McQSAR

Frequently asked questions

Is there a version available for operating system X?
McQSAR was developed on Linux, Mac OSX, and MS Windows. Executables for other operating systems can be arranged upon request. Don't be shy, contact the author.
How can I control a number of descriptors in resulted models?
As of version 1.2.0, McQSAR provides options 'maxNDescriptors' and 'minNDescriptors' that can be used to force the number of descriptors used in the equations. Note that the length of the equations can be affected by playing around with the cross-validation parameters, too - leave out less and the equations tend to get longer. Please remember, however, that leave-one-out (LOO) is a dubious method.
McQSAR reports the Q2 value, but I also want to know the R2.
As of version 1.2.0, McQSAR reports the correlation index in verbose output mode. All users are recommended to upgrade to version 1.2.0+.
The predictive-R² (square of the Pearson's product moment correlation coefficient between the experimental and the predicted activity values) for the best-so-far equations, evaluated against the validation set (if provided), is reported on the command line output if verbose (and in the output file for the last generation upon program termination). Validation set is provided using the switch '-v your_dataset_filename'. Validation set can coincide with the calibration set.
The output for the last generation of a completed run will look like:
// ******* Generation XXX ******* Y = ... score: 0.36 R2: 0.58
where 'score: 0.36' is the q2 value, and '0.58' is the R2 value for the validation data set.
What are validation R2_0 values?
R2_0 is the coefficient of determination of a linear regression of actual against predicted variable (or vice versa) through origin, that is, the intercept in the linear regression is forced to zero. For an ideal model, the slope of such fit is exactly one. Figure 1 and the related text in Golbraikh & Tropsha (2002) Beware of q2! explains it well.
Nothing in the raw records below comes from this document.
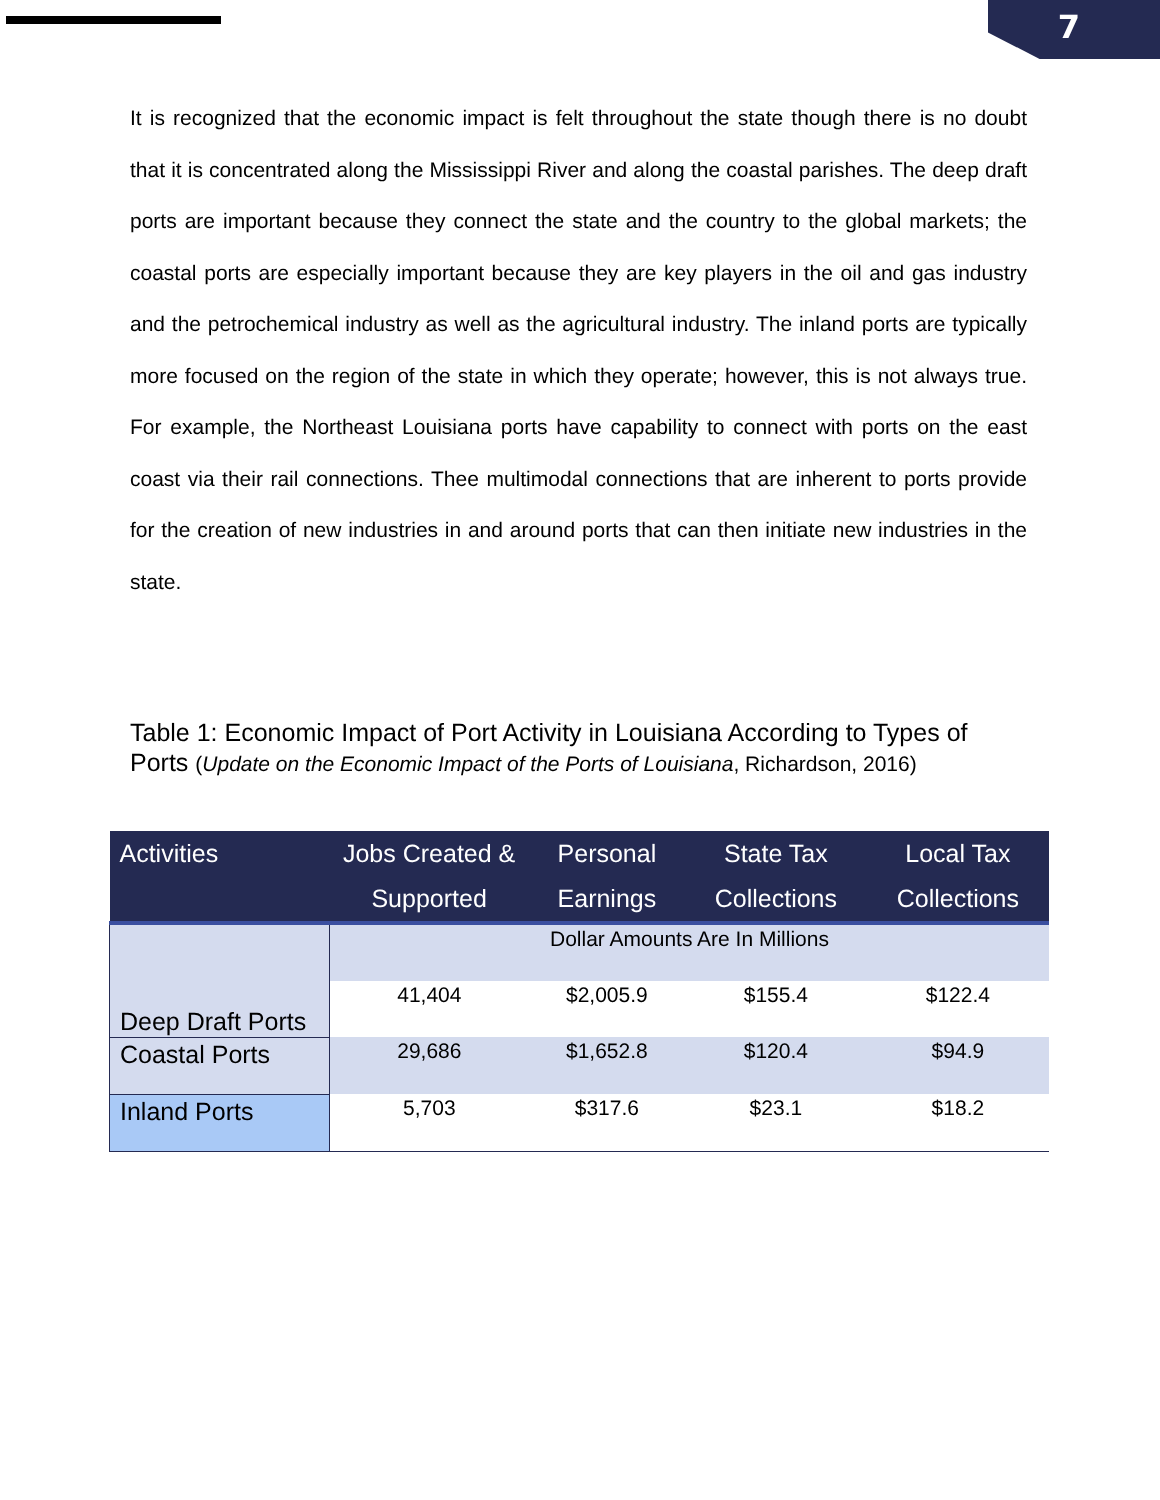7
It is recognized that the economic impact is felt throughout the state though there is no doubt that it is concentrated along the Mississippi River and along the coastal parishes. The deep draft ports are important because they connect the state and the country to the global markets; the coastal ports are especially important because they are key players in the oil and gas industry and the petrochemical industry as well as the agricultural industry. The inland ports are typically more focused on the region of the state in which they operate; however, this is not always true. For example, the Northeast Louisiana ports have capability to connect with ports on the east coast via their rail connections. Thee multimodal connections that are inherent to ports provide for the creation of new industries in and around ports that can then initiate new industries in the state.
Table 1: Economic Impact of Port Activity in Louisiana According to Types of Ports (Update on the Economic Impact of the Ports of Louisiana, Richardson, 2016)
| Activities | Jobs Created & Supported | Personal Earnings | State Tax Collections | Local Tax Collections |
| --- | --- | --- | --- | --- |
| Deep Draft Ports | Dollar Amounts Are In Millions | | | |
| | 41,404 | $2,005.9 | $155.4 | $122.4 |
| Coastal Ports | 29,686 | $1,652.8 | $120.4 | $94.9 |
| Inland Ports | 5,703 | $317.6 | $23.1 | $18.2 |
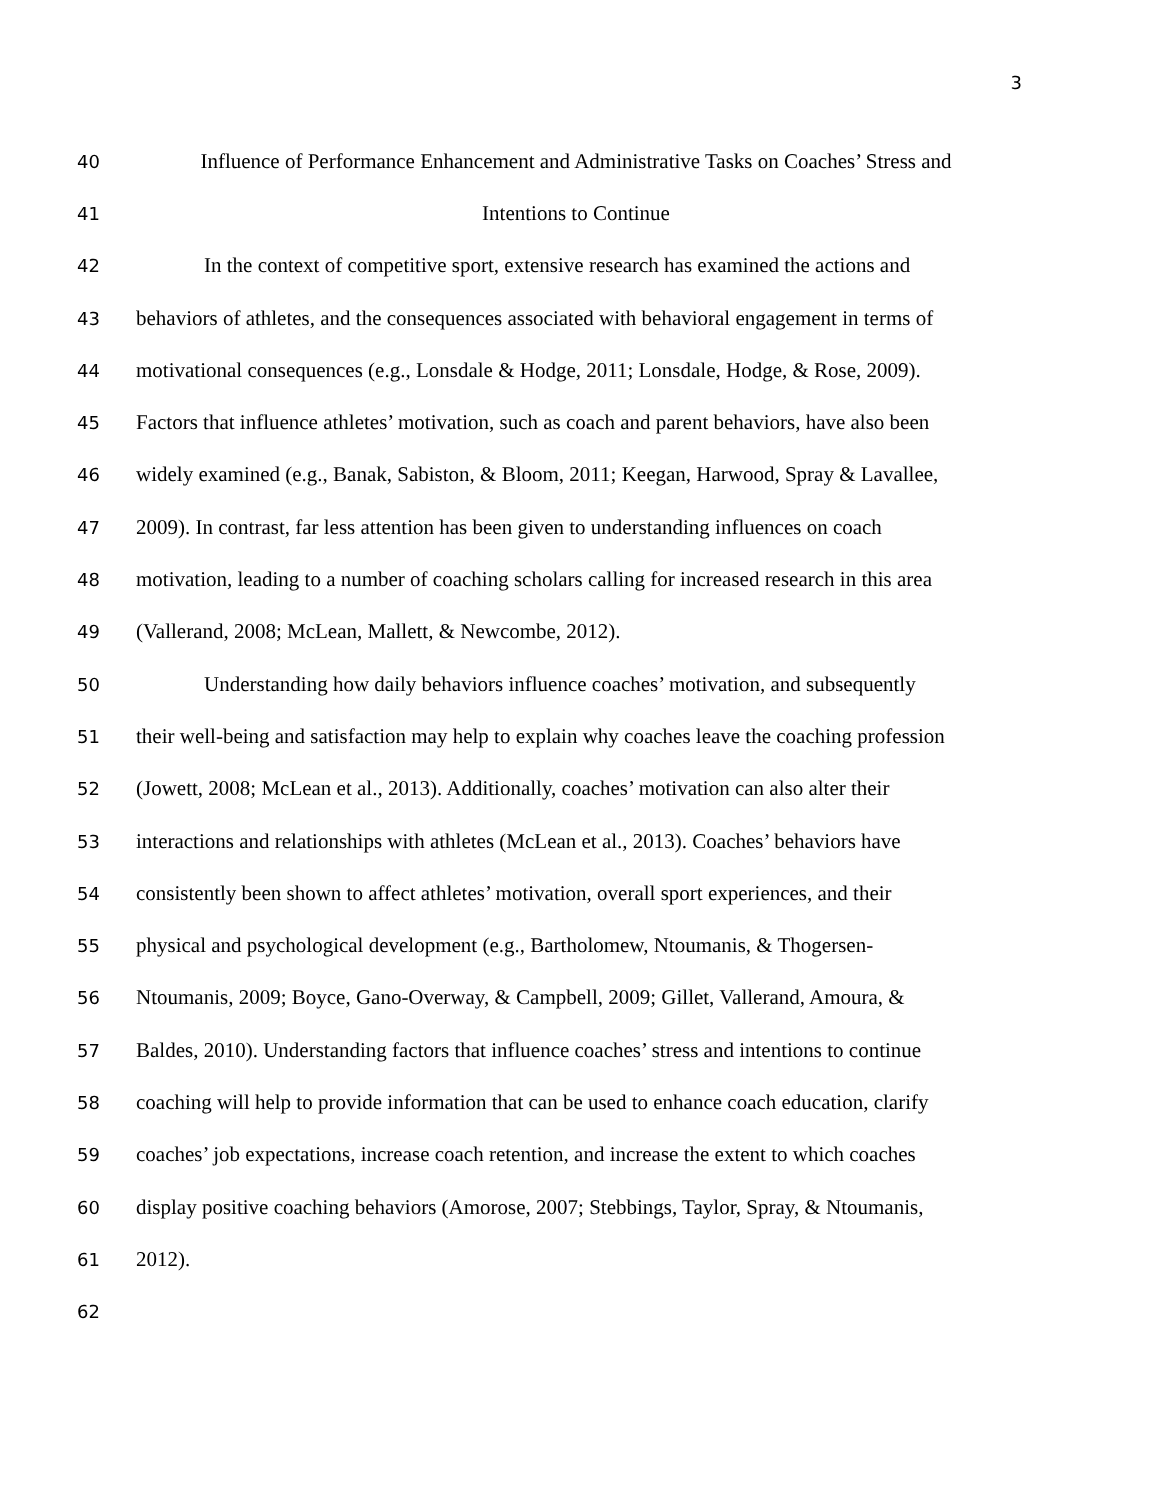3
40 Influence of Performance Enhancement and Administrative Tasks on Coaches’ Stress and
41 Intentions to Continue
42 In the context of competitive sport, extensive research has examined the actions and
43 behaviors of athletes, and the consequences associated with behavioral engagement in terms of
44 motivational consequences (e.g., Lonsdale & Hodge, 2011; Lonsdale, Hodge, & Rose, 2009).
45 Factors that influence athletes’ motivation, such as coach and parent behaviors, have also been
46 widely examined (e.g., Banak, Sabiston, & Bloom, 2011; Keegan, Harwood, Spray & Lavallee,
47 2009). In contrast, far less attention has been given to understanding influences on coach
48 motivation, leading to a number of coaching scholars calling for increased research in this area
49 (Vallerand, 2008; McLean, Mallett, & Newcombe, 2012).
50 Understanding how daily behaviors influence coaches’ motivation, and subsequently
51 their well-being and satisfaction may help to explain why coaches leave the coaching profession
52 (Jowett, 2008; McLean et al., 2013). Additionally, coaches’ motivation can also alter their
53 interactions and relationships with athletes (McLean et al., 2013). Coaches’ behaviors have
54 consistently been shown to affect athletes’ motivation, overall sport experiences, and their
55 physical and psychological development (e.g., Bartholomew, Ntoumanis, & Thogersen-
56 Ntoumanis, 2009; Boyce, Gano-Overway, & Campbell, 2009; Gillet, Vallerand, Amoura, &
57 Baldes, 2010). Understanding factors that influence coaches’ stress and intentions to continue
58 coaching will help to provide information that can be used to enhance coach education, clarify
59 coaches’ job expectations, increase coach retention, and increase the extent to which coaches
60 display positive coaching behaviors (Amorose, 2007; Stebbings, Taylor, Spray, & Ntoumanis,
61 2012).
62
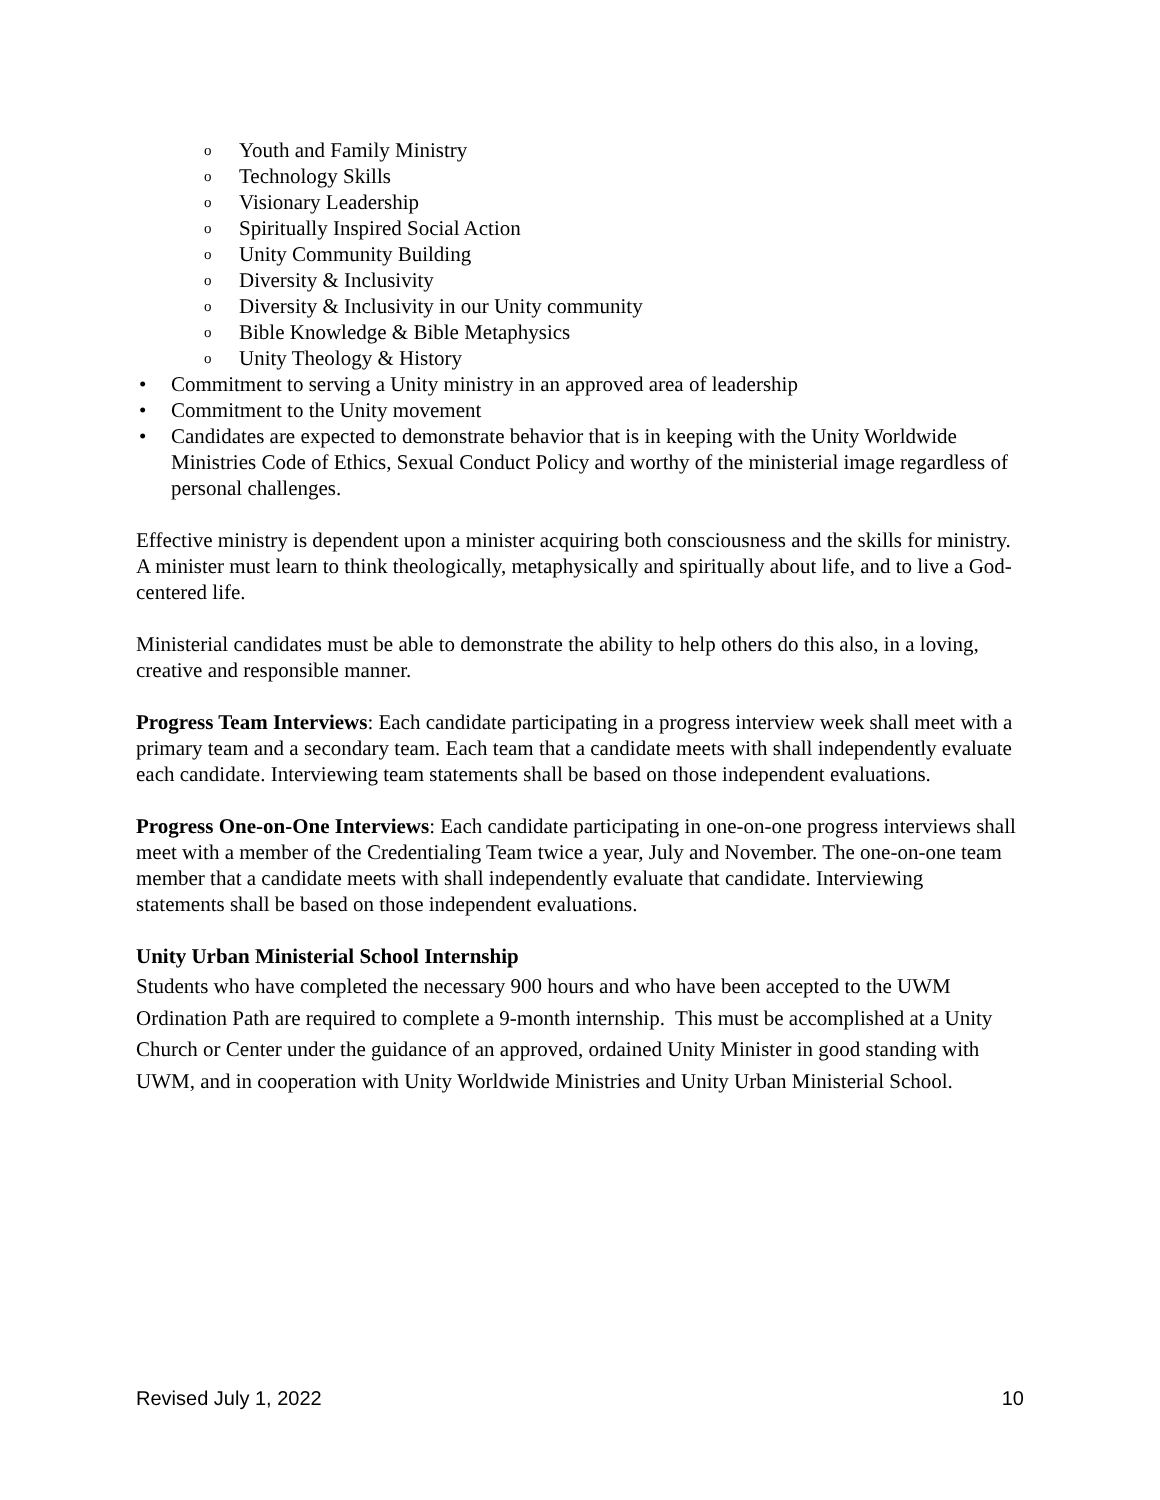o Youth and Family Ministry
o Technology Skills
o Visionary Leadership
o Spiritually Inspired Social Action
o Unity Community Building
o Diversity & Inclusivity
o Diversity & Inclusivity in our Unity community
o Bible Knowledge & Bible Metaphysics
o Unity Theology & History
• Commitment to serving a Unity ministry in an approved area of leadership
• Commitment to the Unity movement
• Candidates are expected to demonstrate behavior that is in keeping with the Unity Worldwide Ministries Code of Ethics, Sexual Conduct Policy and worthy of the ministerial image regardless of personal challenges.
Effective ministry is dependent upon a minister acquiring both consciousness and the skills for ministry. A minister must learn to think theologically, metaphysically and spiritually about life, and to live a God-centered life.
Ministerial candidates must be able to demonstrate the ability to help others do this also, in a loving, creative and responsible manner.
Progress Team Interviews: Each candidate participating in a progress interview week shall meet with a primary team and a secondary team. Each team that a candidate meets with shall independently evaluate each candidate. Interviewing team statements shall be based on those independent evaluations.
Progress One-on-One Interviews: Each candidate participating in one-on-one progress interviews shall meet with a member of the Credentialing Team twice a year, July and November. The one-on-one team member that a candidate meets with shall independently evaluate that candidate. Interviewing statements shall be based on those independent evaluations.
Unity Urban Ministerial School Internship
Students who have completed the necessary 900 hours and who have been accepted to the UWM Ordination Path are required to complete a 9-month internship. This must be accomplished at a Unity Church or Center under the guidance of an approved, ordained Unity Minister in good standing with UWM, and in cooperation with Unity Worldwide Ministries and Unity Urban Ministerial School.
Revised July 1, 2022 10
The McQSAR publication talks about "alignments" and selecting the best one with respect to compounds. Does that mean conformation?
In the paper, the word "conformation" refers to any instance of a compound, including different protonation and tautomeric states that might have variance even in 2D descriptors. These "conformers" are recognized based on the name of the data row only (which have nothing to do with the actual chemical representation). An "alignment" then is a selection of "conformers", one for each compound.
What does the "leverage" represent in the program output for the last generation?
Leverage is a distance-to-model measure that can be used to assess whether a prediction for a new compound is within the applicability domain of a (linear) QSAR model. The computation of leverage requires that the number of compounds in the training set is known and the inverse of the covariance matrix of the training set descriptors is available; see for example Eriksson et al. (2003) Methods for Reliability and Uncertainty Assessment and for Applicability Evaluations of Classification- and Regression-Based QSARs. Environ. Health Perspect. 111, 1361-1375, page 1366.
The leverage data is used in prediction mode, but is must be printed out when generating equations.
Should I get a y-intercept value in the returned linear model?
Not necessarily, a mutation can delete the constant term from a linear equation and it's still mathematically valid and predictive.